DIRECTIONS FOR THIS TASK ::
Reproduce, word for word, the lines in the material below starting with the one that has "left shoulder: (292, 146, -1)" and going on through the one that has "left wrist: (311, 218, -4)". Leave out all pictures.

***

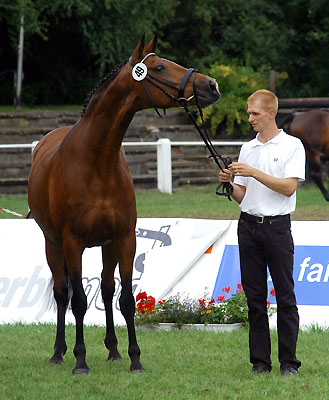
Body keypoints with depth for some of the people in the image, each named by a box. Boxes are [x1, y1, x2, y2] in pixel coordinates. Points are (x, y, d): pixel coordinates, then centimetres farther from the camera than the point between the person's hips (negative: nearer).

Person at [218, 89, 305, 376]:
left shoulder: (292, 146, -1)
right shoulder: (248, 148, 14)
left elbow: (288, 187, -14)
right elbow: (242, 196, 14)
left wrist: (253, 172, -19)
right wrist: (229, 183, -7)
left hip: (277, 226, -5)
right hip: (249, 225, 5)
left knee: (285, 296, -4)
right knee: (255, 297, 5)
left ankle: (288, 361, -1)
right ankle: (260, 360, 9)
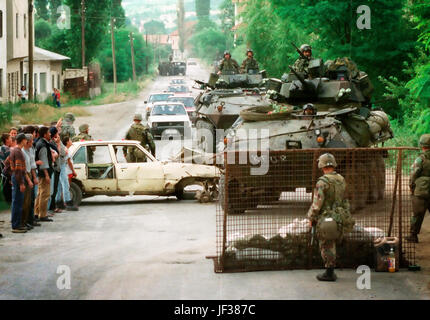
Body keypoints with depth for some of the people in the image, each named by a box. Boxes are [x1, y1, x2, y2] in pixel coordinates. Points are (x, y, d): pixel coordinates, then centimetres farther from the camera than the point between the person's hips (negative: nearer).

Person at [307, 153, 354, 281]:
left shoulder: (322, 182, -18)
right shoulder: (341, 180, 6)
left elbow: (317, 204, -18)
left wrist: (311, 218, -4)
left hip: (325, 219, -7)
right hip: (339, 217, 7)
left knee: (326, 247, 3)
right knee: (331, 245, 18)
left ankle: (329, 274, 7)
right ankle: (331, 271, 23)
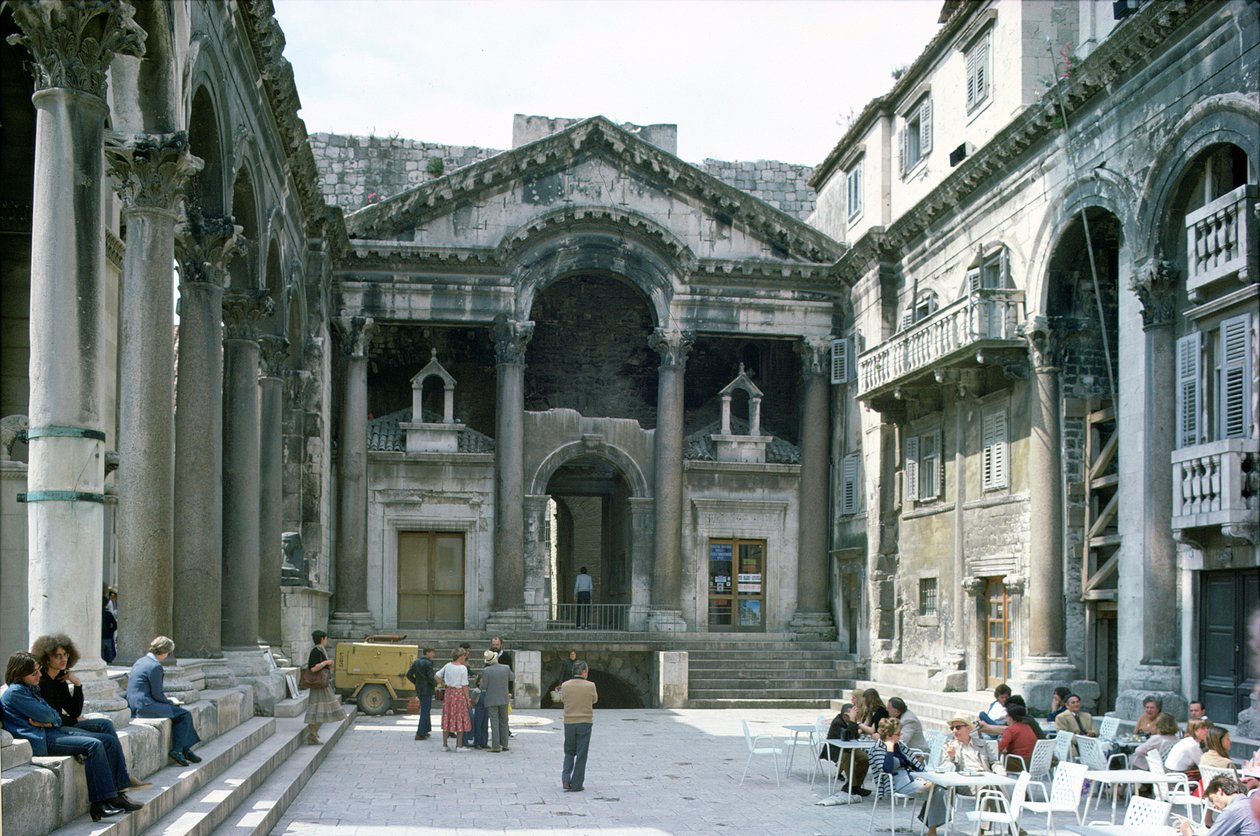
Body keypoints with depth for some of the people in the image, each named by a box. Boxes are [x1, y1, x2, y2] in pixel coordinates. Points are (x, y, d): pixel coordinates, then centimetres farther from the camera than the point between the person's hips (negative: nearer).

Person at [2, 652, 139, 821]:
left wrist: (48, 722, -9)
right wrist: (48, 720, 9)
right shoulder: (15, 692, -11)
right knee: (94, 746, -22)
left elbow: (56, 717, 13)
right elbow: (46, 715, -14)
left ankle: (115, 794, -12)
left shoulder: (30, 688, 20)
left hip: (51, 731, 10)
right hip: (40, 740, -10)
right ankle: (100, 802, -21)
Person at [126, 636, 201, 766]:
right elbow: (157, 695, -15)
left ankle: (185, 749, 19)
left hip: (135, 704, 10)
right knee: (185, 715, -6)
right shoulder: (155, 666, -16)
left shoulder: (141, 661, 13)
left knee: (178, 711, 20)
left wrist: (162, 695, 23)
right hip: (145, 706, -10)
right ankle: (177, 750, -2)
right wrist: (170, 702, 2)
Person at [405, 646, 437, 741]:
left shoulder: (416, 662, 8)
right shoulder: (428, 663, -15)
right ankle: (420, 734, -5)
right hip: (427, 690, -8)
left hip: (419, 690, 8)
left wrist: (416, 683, 14)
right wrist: (435, 684, -3)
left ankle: (426, 730, 28)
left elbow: (409, 674, 7)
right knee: (425, 711, -4)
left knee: (425, 710, 21)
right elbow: (430, 677, -21)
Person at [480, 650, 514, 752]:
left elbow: (484, 687, -11)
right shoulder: (506, 668, -4)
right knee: (503, 722, 13)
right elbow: (512, 677, 15)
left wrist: (481, 683, 10)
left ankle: (496, 746, -6)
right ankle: (504, 745, 15)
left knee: (494, 723, -2)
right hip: (503, 699, 3)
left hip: (491, 700, -3)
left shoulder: (485, 671, -12)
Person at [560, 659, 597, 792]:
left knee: (569, 753, 18)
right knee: (581, 755, 6)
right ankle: (577, 784, 7)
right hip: (585, 723, -2)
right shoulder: (590, 686, -10)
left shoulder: (565, 686, -4)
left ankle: (566, 778, 1)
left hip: (569, 723, 2)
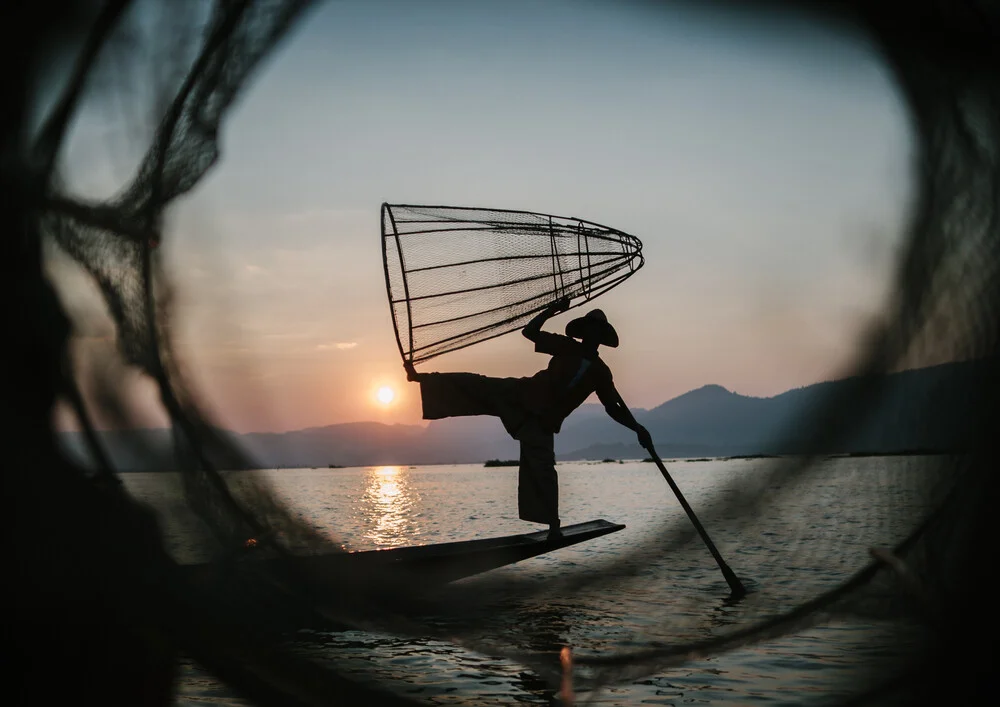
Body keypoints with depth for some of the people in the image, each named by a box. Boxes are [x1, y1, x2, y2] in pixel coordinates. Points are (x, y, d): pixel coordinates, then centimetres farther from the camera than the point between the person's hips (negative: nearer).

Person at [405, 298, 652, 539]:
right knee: (475, 385, -12)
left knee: (542, 470, -8)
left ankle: (553, 526, 1)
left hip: (543, 420, 0)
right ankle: (420, 377, -2)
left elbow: (613, 408, 9)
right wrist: (552, 310, -11)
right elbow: (529, 331, 0)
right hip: (522, 396, 0)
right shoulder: (566, 346, 2)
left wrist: (637, 428, -3)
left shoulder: (601, 372, 5)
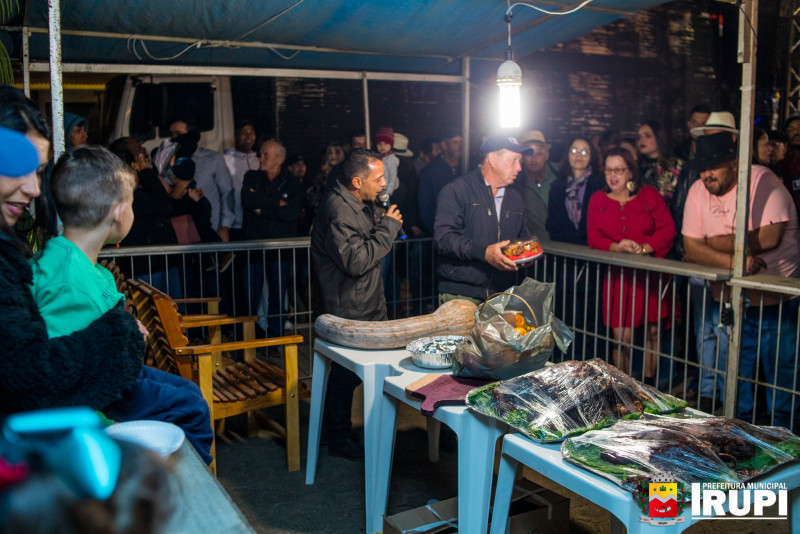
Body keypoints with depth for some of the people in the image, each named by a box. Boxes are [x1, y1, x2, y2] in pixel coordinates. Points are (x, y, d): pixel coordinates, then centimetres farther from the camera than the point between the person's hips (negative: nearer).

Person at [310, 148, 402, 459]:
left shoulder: (360, 204, 11)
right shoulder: (338, 210, -23)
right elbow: (356, 260, -30)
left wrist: (386, 228, 8)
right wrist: (388, 227, -22)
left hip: (365, 304, 10)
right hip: (346, 309, -10)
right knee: (346, 373, 2)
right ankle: (340, 438, 18)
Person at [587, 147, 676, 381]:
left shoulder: (650, 195, 5)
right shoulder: (597, 200, 8)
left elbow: (668, 229, -1)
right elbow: (594, 238, 2)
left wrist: (644, 248, -16)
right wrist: (617, 247, -16)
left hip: (650, 273, 0)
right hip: (617, 275, 0)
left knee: (653, 332, 6)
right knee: (621, 338, -3)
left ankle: (649, 385, 23)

***

RESPONSE FOR THIS EXERCISE ::
left shoulder: (292, 146, -1)
right shoulder: (248, 148, 14)
left elbow: (288, 187, -14)
right elbow: (242, 196, 14)
left wrist: (253, 172, -19)
right wrist: (229, 183, -7)
left hip: (277, 226, -5)
right hip: (249, 225, 5)
left knee: (285, 296, -4)
right knee: (255, 297, 5)
left ankle: (288, 361, -1)
right ankle: (260, 360, 9)
Body keypoints with depth for some of the people in the image, each named by a box. Boxes are [x1, y1, x2, y2] in pixel coordinates. Points are (x, y, d): pixel coordinates, then centimetres farther from the camera than the point between the person's hips (negative: nearer).

Person at [307, 153, 354, 281]:
left shoulder: (322, 182, -18)
right shoulder: (341, 180, 6)
left elbow: (317, 204, -18)
left wrist: (311, 218, -4)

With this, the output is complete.